Lucas really likes water. The first day he was home with me he was drinking out of the tap! He loves shower time however he seems to get water in his eyes and he doesn't like that. He enjoys getting his wings wet if he can find a way to do so without getting his face wet. I'm going to pick up a spray bottle on the weekend. How do I get him used to it? I also have a daily bath spray I was thinking I could use too! 

I love that he enjoys the water so I want to get him comfortable in it.


----------



## Seven11 (Feb 25, 2012)

If he enjoys water that much, he'll probably love the mister afyer about 1 or 2 sprays. As long as it's not sprayed directly at him.

Sent from my N9500 using Tapatalk 2


----------



## CaliTiels (Oct 18, 2012)

Ya he'll probably take to the mister quickly. Just spray a few times in front of him and then once he knows what it does, try it one him a few spritzes


----------



## Lulu-Tiel (Jun 3, 2012)

Ok great, I'll try! Hopefully he'll like it!


----------



## tielfan (Aug 31, 2008)

The best way to use the sprayer is to spray the water above him so it falls down like rain. That way you don't have to worry about accidentally sending a jet of water straight up his nose.


----------



## Lulu-Tiel (Jun 3, 2012)

Tonight during shower time I practiced with the spray bottle. I sprayed it first in front of him so he could see and hear it and he wasn't the least bit concerned. Then I sprayed it above him so it sort if fell on him. He was very confused. I don't think he enjoyed it, it was just confusion. Should I keep up with it?


----------



## Seven11 (Feb 25, 2012)

I would keep up with it. When it comes bath time for buddie i will spray it it few more times and eventually she will come to accept it. If not, hold back back and try again later.
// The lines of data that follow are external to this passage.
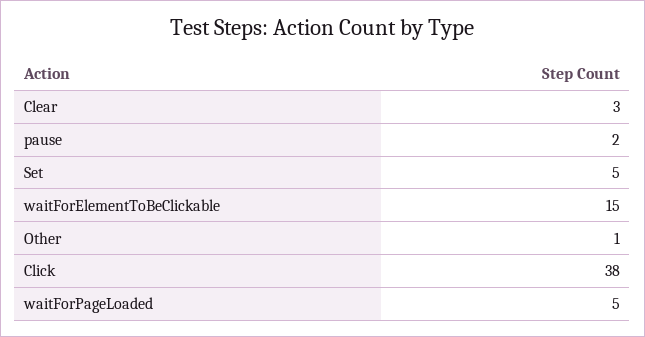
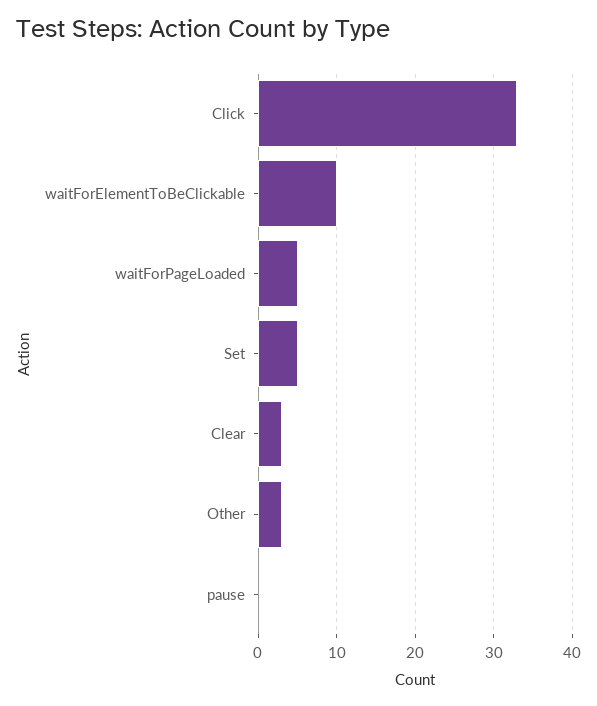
pause: 2 -> 0
waitForElementToBeClickable: 15 -> 10
Other: 1 -> 3
Click: 38 -> 33

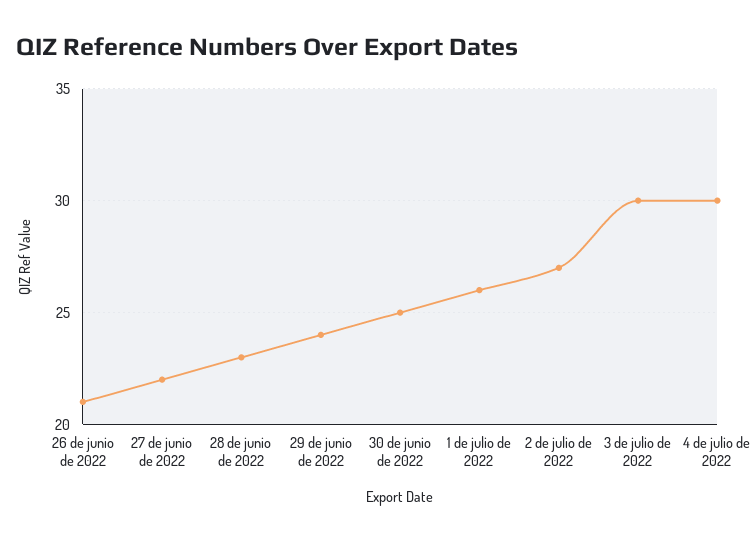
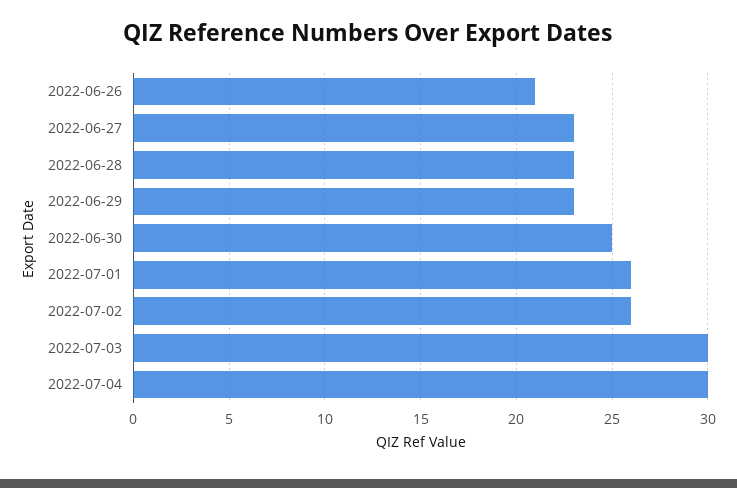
27 de junio de 2022: 22 -> 23
29 de junio de 2022: 24 -> 23
2 de julio de 2022: 27 -> 26

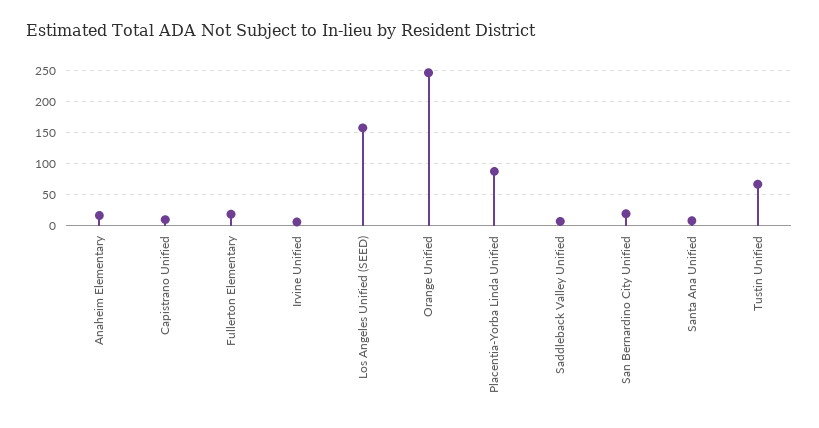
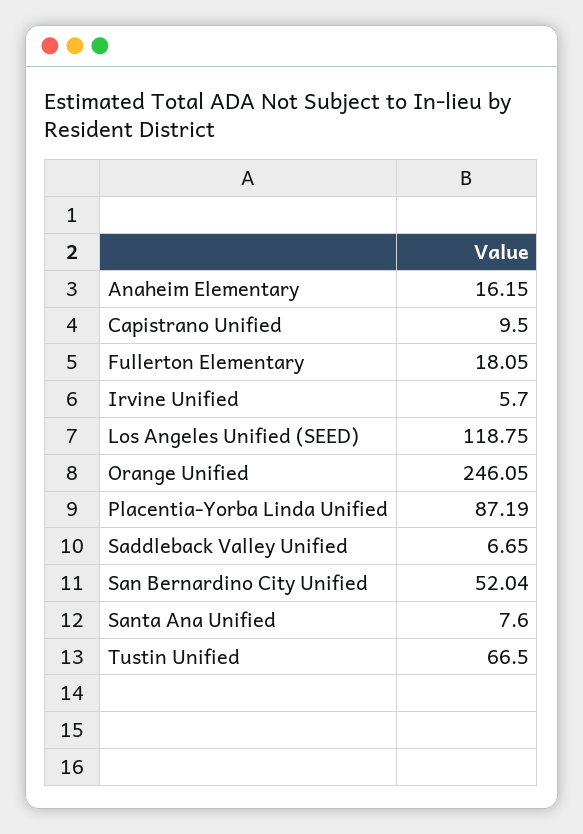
Los Angeles Unified (SEED): 160 -> 118.75
San Bernardino City Unified: 20 -> 52.04

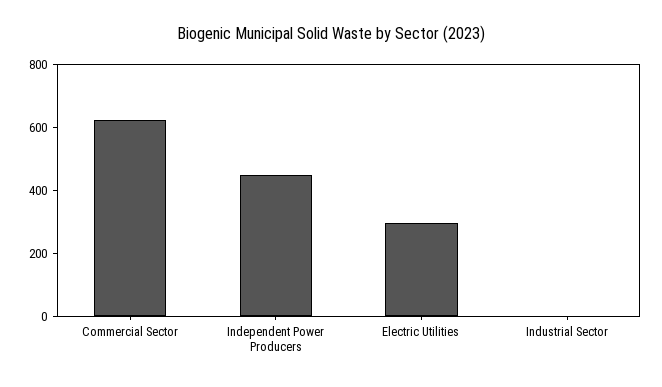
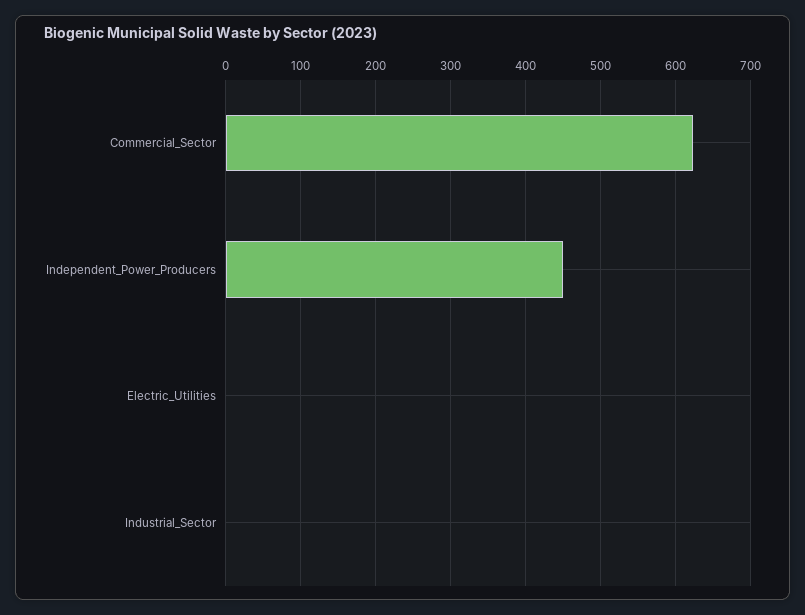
Electric Utilities: 300 -> 0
Sent from my N9500 using Tapatalk 2


----------



## Lulu-Tiel (Jun 3, 2012)

Thanks! I think once he figures out it feels nice he will like it. Once the confusion ends hehe


----------



## Haimovfids (Sep 19, 2012)

But he isn't running or trying to fly away  
Just keep at it, once he learns what it is he will surly do the bath dance!


----------



## tielfan (Aug 31, 2008)

Mist baths are a learned pleasure and most birds hate it the first few times. But then they realize that it actually feels very nice, and they get into the groove with it.


----------



## Lulu-Tiel (Jun 3, 2012)

Thank you! I'll just keep at it!


----------